In der Moderne haben sich diese Traditionen mehr und mehr verloren. „Zu den größten Verlierern des Modernisierungsprozesses gehören die Toten“, stellt Karsten daher auch unmissverständlich fest, „denn die Vergangenheit erinnert, denkt man an die Grabmäler, die Mehrfachbestattung, an den Zusammenhang zwischen Verstorbenem und der Nachwelt.“ Karsten leitet seit 2009 federführend das an der Humboldt-Universität initiierte Projekt „Requiem – Die römischen Papst- und Kardinalgräber der frühen Neuzeit“. Ziel ist es, die Grablegen und Grabmäler der Päpste und Kardinäle, deren Gestalt, Entstehungszeitraum, Auftraggeber und beteiligte Künstler zu erfassen und in einer Datenbank allen Wissenschaftler*innen interdisziplinär zugänglich zu machen. „Heute ist die anonyme Urnenbestattung das Gebot der Stunde“, sagt er abschließend, „und da kommt eine völlig andere Welt zum Ausdruck.“

Weitere Informationen zum Projekt: https://requiem-projekt.de/

Uwe Blass

PD Dr.
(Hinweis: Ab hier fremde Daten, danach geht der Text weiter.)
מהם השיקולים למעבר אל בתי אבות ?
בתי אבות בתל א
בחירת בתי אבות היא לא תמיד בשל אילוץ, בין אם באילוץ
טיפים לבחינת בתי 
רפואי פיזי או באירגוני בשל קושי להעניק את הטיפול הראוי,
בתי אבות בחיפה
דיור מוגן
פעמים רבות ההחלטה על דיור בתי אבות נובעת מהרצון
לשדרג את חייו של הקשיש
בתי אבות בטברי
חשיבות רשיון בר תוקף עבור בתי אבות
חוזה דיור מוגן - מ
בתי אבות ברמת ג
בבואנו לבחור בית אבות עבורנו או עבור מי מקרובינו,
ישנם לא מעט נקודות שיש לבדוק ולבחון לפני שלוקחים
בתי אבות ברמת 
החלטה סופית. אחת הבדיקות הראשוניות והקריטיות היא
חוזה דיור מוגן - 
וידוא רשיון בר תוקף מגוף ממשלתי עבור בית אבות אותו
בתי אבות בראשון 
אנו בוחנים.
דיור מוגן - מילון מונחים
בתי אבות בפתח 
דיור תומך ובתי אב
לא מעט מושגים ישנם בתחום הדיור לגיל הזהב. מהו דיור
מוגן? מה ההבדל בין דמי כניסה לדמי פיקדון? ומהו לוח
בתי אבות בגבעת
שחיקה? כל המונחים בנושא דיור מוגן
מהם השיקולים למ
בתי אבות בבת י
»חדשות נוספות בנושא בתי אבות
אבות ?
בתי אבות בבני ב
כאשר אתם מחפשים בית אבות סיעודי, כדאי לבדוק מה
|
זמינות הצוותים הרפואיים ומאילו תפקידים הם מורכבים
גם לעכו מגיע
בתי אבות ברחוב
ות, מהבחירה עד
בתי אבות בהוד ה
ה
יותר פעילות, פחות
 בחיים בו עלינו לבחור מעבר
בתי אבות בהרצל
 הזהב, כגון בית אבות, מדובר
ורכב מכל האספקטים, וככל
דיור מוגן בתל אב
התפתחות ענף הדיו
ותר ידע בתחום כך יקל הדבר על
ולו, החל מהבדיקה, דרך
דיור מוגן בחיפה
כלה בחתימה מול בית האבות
Arne Karsten (*1969) studierte Kunstgeschichte, Geschichte und Philosophie in Göttingen, Rom und Berlin. Von 2001 bis 2009 war er wissenschaftlicher Mitarbeiter am Institut für Kunst- und Bildgeschichte der Humboldt-Universität Berlin. Seit dem Wintersemester 2009 lehrt er als Junior-Professor, seit der Habilitation 2016 als Privatdozent für Geschichte der Neuzeit an der Bergischen Universität.